Он очень устал. Но как только пришел домой, тотчас набрал номер Эйлин. Никто не ответил. Он послушал двенадцать гудков, повесил трубку, снова набрал номер – на этот раз медленно и аккуратно – и послушал двенадцать гудков. Опять никто не ответил. Он полистал справочную книгу, нашел телефон Франка Райли, человека, который учился с ним в полицейской академии и который теперь работал детективом второй степени в участке китайского квартала. Он набрал номер участка, назвался дежурному сержанту и спросил, есть ли какие сведения о результатах засады у памятника Уорту. Дежурный сержант не знал ничего про засаду. Он соединил Клинга с комнатой детективов, где тот переговорил с усталым детективом из ночной смены. Детектив сказал, что слышал про засаду: все прошло по плану, но подробностей он не знает. Когда Клинг спросил, все ли в порядке с детективом по фамилии Берк, тот ответил, что в отряде китайского квартала не числится такой сотрудник.

Он размышлял, кому бы еще позвонить, когда в дверь постучали.

– Кто там? – спросил он.

– Это я, – ответила она. Голос был усталый и очень тихий.

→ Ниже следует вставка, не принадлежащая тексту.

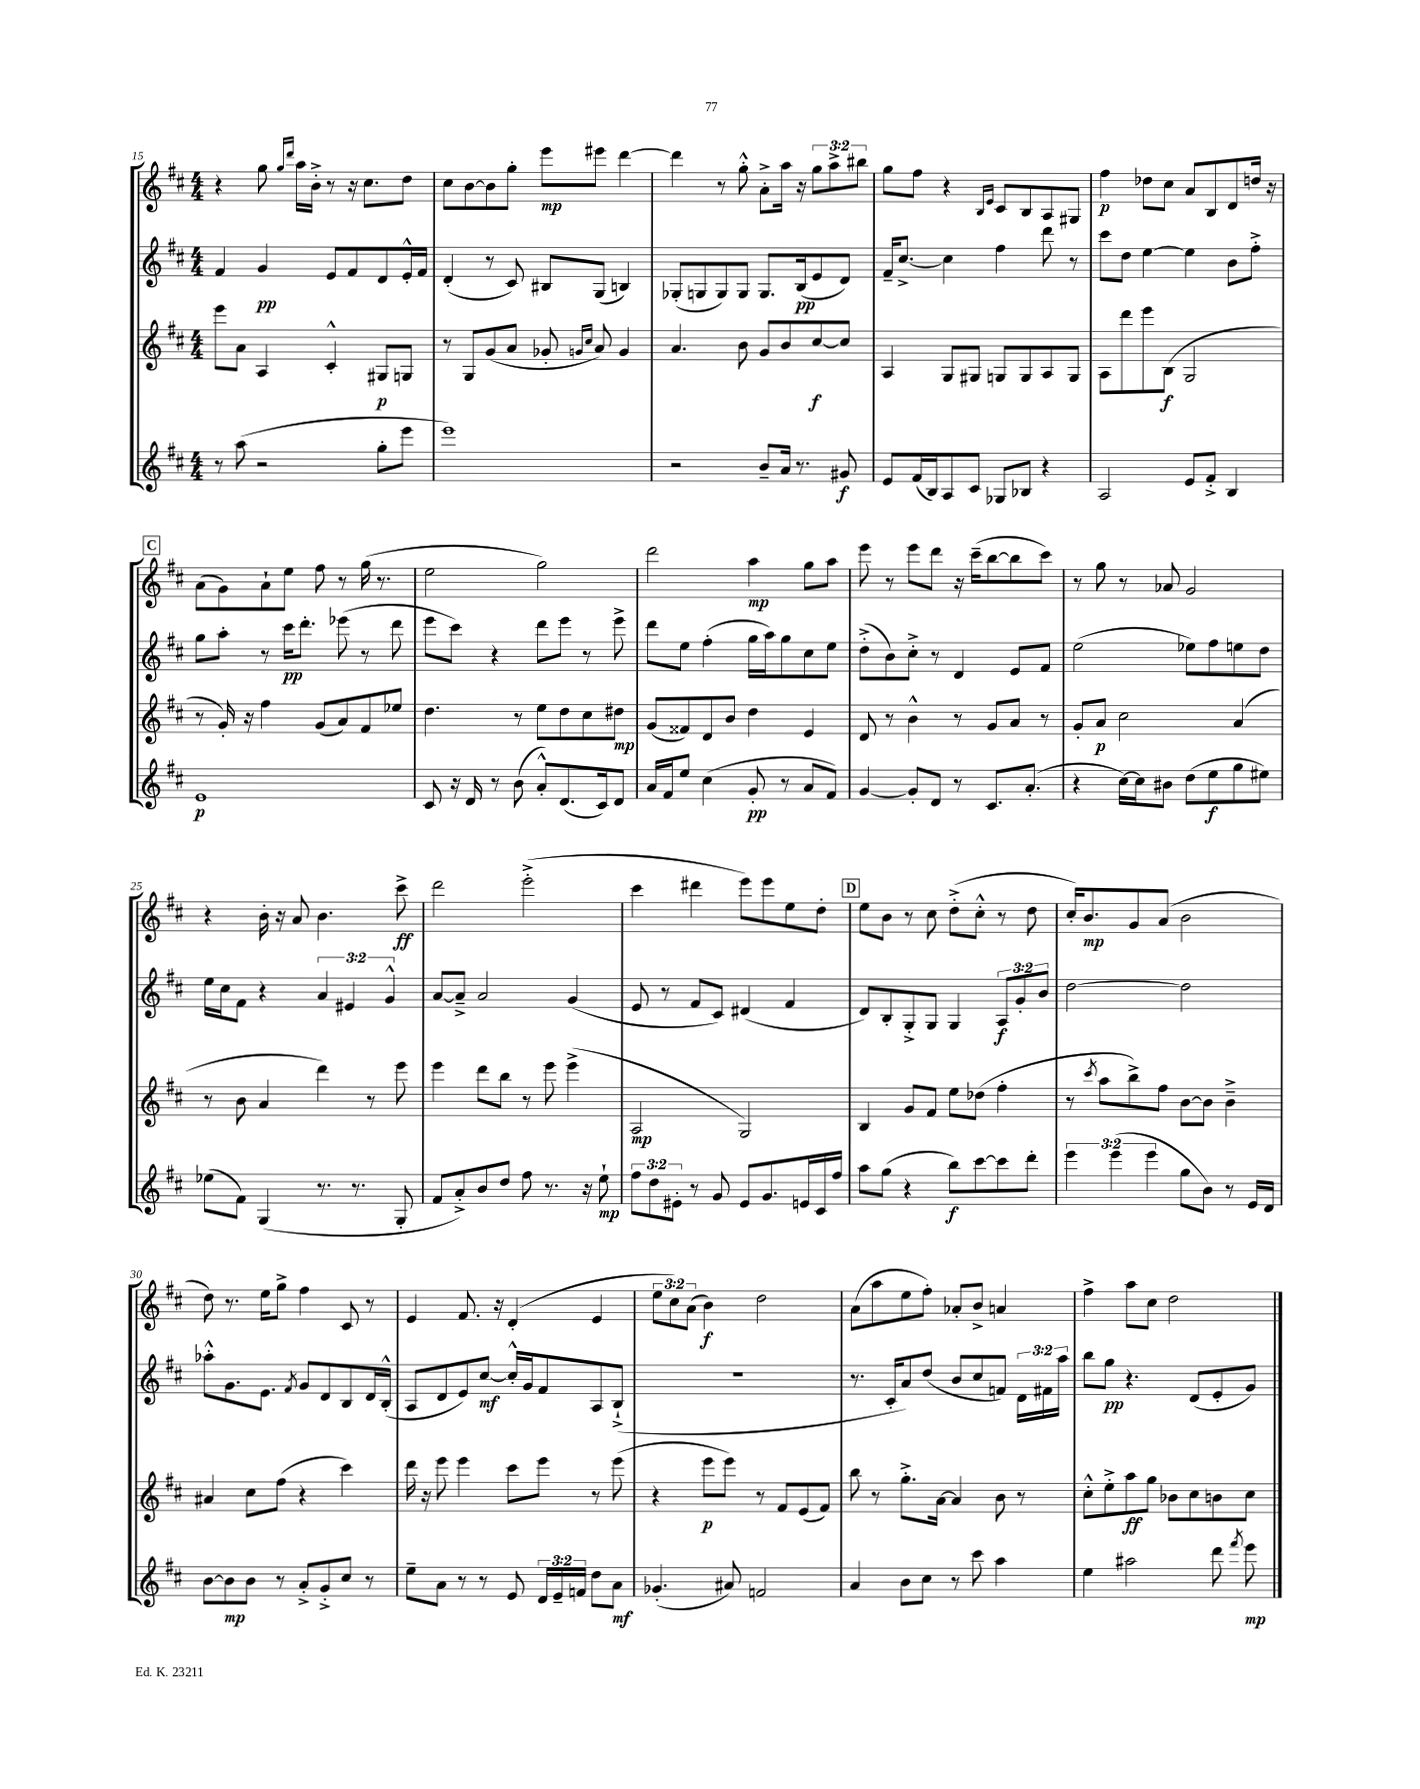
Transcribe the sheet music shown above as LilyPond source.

<<
\new StaffGroup <<
\new Staff = "s0" {
    \clef treble \key d \major \numericTimeSignature \time 4/4 \override Staff.TupletNumber.text = #tuplet-number::calc-fraction-text
    \autoBeamOff r4 g''8 \grace { g''16[ d'''16] } a''16[ b'16]-.-> r8 r16 cis''8.[ d''8] |
    cis''8[ b'8~ b'8 g''8]-. e'''8[\mp eis'''8] d'''4~ |
    d'''4 r8 g''8-.-^ a'8[-.-> a''16] r16 \tuplet 3/2 { g''8[ a''8-> bis''8] } |
    g''8[ fis''8] r4 \grace { b16[ e'16] } cis'8[ b8 a8 gis8] |
    fis''4\p des''8[ cis''8] a'8[ b8 d'8 d''16] r16 |
    \mark \markup { \box "C" } a'8[( g'8) a'8-! e''8] fis''8 r8 g''16( r8. |
    e''2 g''2) |
    d'''2 a''4\mp g''8[ a''8] |
    e'''8 r8 e'''8[ d'''8] r16 cis'''16[--( b''8~ b''8 cis'''8]) |
    r8 g''8 r8 aes'8 g'2 |
    r4 b'16-. r16 a'8 b'4. cis'''8->\ff |
    d'''2 e'''2-.->( |
    cis'''4 dis'''4 e'''8[) e'''8 e''8 d''8]-. |
    \mark \markup { \box "D" } e''8[ b'8] r8 cis''8 d''8[-.->( cis''8]-.-^ r8 d''8 |
    cis''16[-.) b'8.\mp g'8 a'8]( b'2 |
    d''8) r8. e''16[ g''8]-> fis''4 cis'8 r8 |
    e'4 fis'8. r16 d'4-.( e'4 |
    \tuplet 3/2 { e''8[ cis''8) a'8]( } b'4\f) d''2 |
    a'8[( a''8 e''8 fis''8]-.) aes'8[-. b'8]-> a'4 |
    fis''4-> a''8[ cis''8] d''2 \bar "|." |
}
\new Staff = "s1" {
    \clef treble \key d \major \numericTimeSignature \time 4/4 \override Staff.TupletNumber.text = #tuplet-number::calc-fraction-text
    \autoBeamOff fis'4 g'4\pp e'8[ fis'8 d'8 e'16-.-^ fis'16] |
    d'4-.( r8 cis'8) bis8[ g8]( b4) |
    ges8[-.( g8 g8) g8] g8.[ b16\pp( e'8 d'8]) |
    fis'16[-- cis''8.]~-> cis''4 fis''4 d'''8 r8 |
    cis'''8[ d''8] e''4~ e''4 b'8[ fis''8]-.-> |
    \mark \markup { \box "C" } g''8[ a''8]-. r8 cis'''16[\pp d'''8.]-. ees'''8( r8 d'''8 |
    e'''8[ cis'''8]) r4 d'''8[ e'''8] r8 e'''8-> |
    d'''8[ e''8] fis''4-.( g''16[ a''16) g''8 cis''8 e''8] |
    d''8[-.->( b'8) cis''8]-.-> r8 d'4 e'8[ fis'8] |
    e''2( ees''8[) fis''8 e''8 d''8] |
    e''16[ cis''16 fis'8] r4 \tuplet 3/2 { a'4 eis'4 g'4-^ } |
    a'8[~ a'8]---> a'2 g'4( |
    e'8 r8 fis'8[ cis'8]) dis'4( fis'4 |
    \mark \markup { \box "D" } d'8[) b8-. g8-.-> g8] g4 \tuplet 3/2 { a8[\f g'8-. b'8] } |
    d''2~ d''2 |
    aes''8[-.-^ g'8. e'8.] \acciaccatura { fis'8 } g'8[ d'8 b8 d'16 b16]-.-^( |
    a8[ d'8 e'8) cis''8]~\mf cis''16[-.-^ g'16 fis'8 a8 b8]-!->( |
    R1 |
    r8. cis'16[-. a'8) d''8]( b'8[ cis''8 f'8]) \tuplet 3/2 { d'16[ fis'16 a''16] } |
    b''8[ g''8]\pp r4. d'8[( e'8-. g'8]) \bar "|." |
}
\new Staff = "s2" {
    \clef treble \key d \major \numericTimeSignature \time 4/4
    \autoBeamOff e'''8[ a'8] a4 cis'4-.-^ gis8[\p g8] |
    r8 g8[ g'8( a'8] ges'8-. \grace { g'16[ cis''16] } a'8) g'4 |
    a'4. b'8 g'8[ b'8 cis''8~\f cis''8] |
    a4 g8[ gis8] g8[ g8 a8 g8] |
    a8[ d'''8 e'''8 b8]\f( g2 |
    \mark \markup { \box "C" } r8 g'16-.) r16 fis''4 g'8[( a'8) fis'8 ees''8] |
    d''4. r8 e''8[ d''8 cis''8 dis''8]\mp |
    g'8[( fisis'8) d'8 b'8] d''4 e'4 |
    d'8 r8 b'4-^ r8 g'8[ a'8] r8 |
    g'8[-. a'8]\p cis''2 a'4( |
    r8 b'8 a'4 d'''4) r8 e'''8 |
    e'''4 d'''8[ b''8] r8 e'''8 e'''4->( |
    a2\mp g2) |
    \mark \markup { \box "D" } b4 g'8[ fis'8] e''8[ des''8]( fis''4-. |
    r8 \acciaccatura { cis'''8 } a''8[ b''8->) fis''8] b'8[~ b'8] b'4---> |
    ais'4 cis''8[ fis''8]( r4 cis'''4) |
    d'''16 r16 e'''8 e'''4 cis'''8[ e'''8] r8 e'''8( |
    r4 e'''8[\p e'''8]) r8 fis'8[ e'8( fis'8]) |
    b''8 r8 g''8.[-.-> a'16]~ a'4 b'8 r8 |
    cis''8[-.-^ e''8-.-> a''8\ff g''8] bes'8[ cis''8 b'8 cis''8] \bar "|." |
}
\new Staff = "s3" {
    \clef treble \key d \major \numericTimeSignature \time 4/4 \override Staff.TupletNumber.text = #tuplet-number::calc-fraction-text
    \autoBeamOff r8 a''8( r2 g''8[-. e'''8] |
    e'''1) |
    r2 b'8[-- a'16] r8. gis'8\f |
    e'8[ fis'16( b16) a8 cis'8] ges8[ bes8] r4 |
    a2 e'8[ fis'8]-.-> b4 |
    \mark \markup { \box "C" } e'1\p |
    cis'8 r16 d'16 r8 b'8( a'8[-.-^) d'8.( cis'16) d'8] |
    a'16[ fis'16 e''8] cis''4( g'8-.\pp r8 a'8[ fis'8]) |
    g'4~ g'8[-. d'8] r8 cis'8.[ a'8.]-.( |
    r4 cis''16[~) cis''16 bis'8] d''8[( e''8\f g''8 eis''8]) |
    ees''8[( fis'8]) g4( r8. r8. g8-. |
    fis'8[ a'8-.->) b'8 d''8] fis''8 r8. r16 e''8-!\mp |
    \tuplet 3/2 { fis''8[ d''8 eis'8]-. } r8 g'8 eis'8[ g'8. e'16 cis'16 fis''16] |
    \mark \markup { \box "D" } a''8[ g''8]( r4 b''8[\f) cis'''8~ cis'''8 d'''8]-. |
    \tuplet 3/2 { e'''4 e'''4( e'''4 } g''8[ b'8]) r8 e'16[ d'16] |
    b'8[~ b'8\mp b'8] r8 a'8[-.-> g'8-.-> cis''8] r8 |
    e''8[-- a'8] r8 r8 e'8 \tuplet 3/2 { d'16[ e'16-- f'16] } d''8[ a'8]\mf |
    ges'4.-.( ais'8) f'2 |
    a'4 b'8[ cis''8] r8 cis'''8 a''4 |
    e''4 ais''2 d'''8 \acciaccatura { fis'''8 } e'''8\mp \bar "|." |
}
>>
>>
\layout { \context { \Score currentBarNumber = #15 } }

Он снял дверную цепочку, отодвинул засов и отворил дверь. На ней был морской бушлат, синие джинсы и черные сапоги. Ее длинные рыжие волосы были распущены. Но даже в неярком свете прихожей он разглядел, что лицо ее в синяках и распухла губа.

– Ничего, что я пришла? – спросила она.

– Входи, – сказал он. – Ты сама как?

–Устала, – сказала она.

Он запер за ней дверь и навесил цепочку. Когда он обернулся, она уже сидела на краю постели.

– Как прошла операция? – спросил он.

– Мы взяли его, – сказала она. – Мальчишке четырнадцать лет. Я могла застрелить его.

Их глаза встретились.

– Ты совсем не хочешь утешить даму? – спросила она.